- Opening Delimiter -

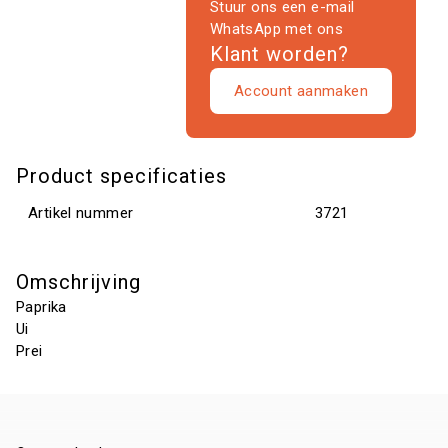
Stuur ons een e-mail
WhatsApp met ons
Klant worden?
Account aanmaken
Product specificaties
Artikel nummer
3721
Omschrijving
Paprika
Ui
Prei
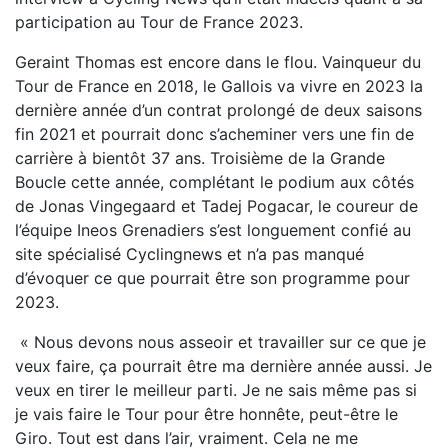
participation au Tour de France 2023.
Geraint Thomas est encore dans le flou. Vainqueur du
Tour de France en 2018, le Gallois va vivre en 2023 la
dernière année d’un contrat prolongé de deux saisons
fin 2021 et pourrait donc s’acheminer vers une fin de
carrière à bientôt 37 ans. Troisième de la Grande
Boucle cette année, complétant le podium aux côtés
de Jonas Vingegaard et Tadej Pogacar, le coureur de
l’équipe Ineos Grenadiers s’est longuement confié au
site spécialisé Cyclingnews et n’a pas manqué
d’évoquer ce que pourrait être son programme pour
2023.
« Nous devons nous asseoir et travailler sur ce que je
veux faire, ça pourrait être ma dernière année aussi. Je
veux en tirer le meilleur parti. Je ne sais même pas si
je vais faire le Tour pour être honnête, peut-être le
Giro. Tout est dans l’air, vraiment. Cela ne me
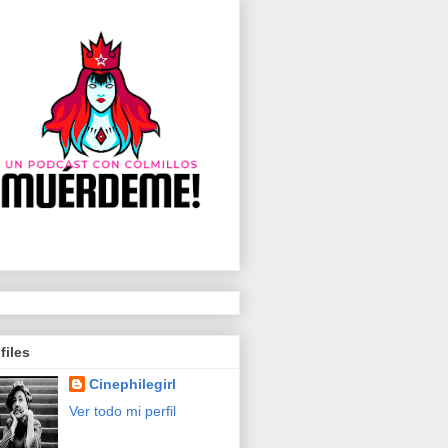
files
Cinephilegirl
Ver todo mi perfil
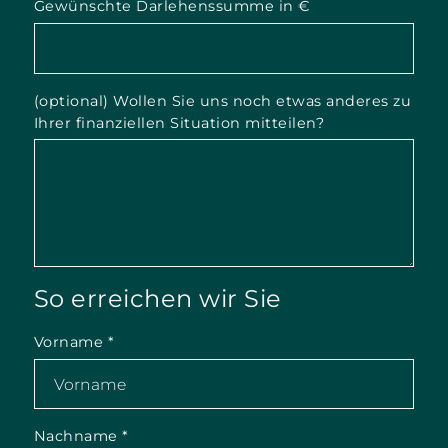
Gewünschte Darlehenssumme in €
(optional) Wollen Sie uns noch etwas anderes zu
Ihrer finanziellen Situation mitteilen?
So erreichen wir Sie
Vorname
*
Nachname
*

- Closing Delimiter -

Leave the pictures out, and reproduce only the lines from the line holding "fin 2021 et" through the last line of the material, both included.

SOLUTION FOR THIS PROBLEM
fin 2021 et pourrait donc s’acheminer vers une fin de
carrière à bientôt 37 ans. Troisième de la Grande
Boucle cette année, complétant le podium aux côtés
de Jonas Vingegaard et Tadej Pogacar, le coureur de
l’équipe Ineos Grenadiers s’est longuement confié au
site spécialisé Cyclingnews et n’a pas manqué
d’évoquer ce que pourrait être son programme pour
2023.
« Nous devons nous asseoir et travailler sur ce que je
veux faire, ça pourrait être ma dernière année aussi. Je
veux en tirer le meilleur parti. Je ne sais même pas si
je vais faire le Tour pour être honnête, peut-être le
Giro. Tout est dans l’air, vraiment. Cela ne me
files
Cinephilegirl
Ver todo mi perfil
Gewünschte Darlehenssumme in €
(optional) Wollen Sie uns noch etwas anderes zu
Ihrer finanziellen Situation mitteilen?
So erreichen wir Sie
Vorname
*
Nachname
*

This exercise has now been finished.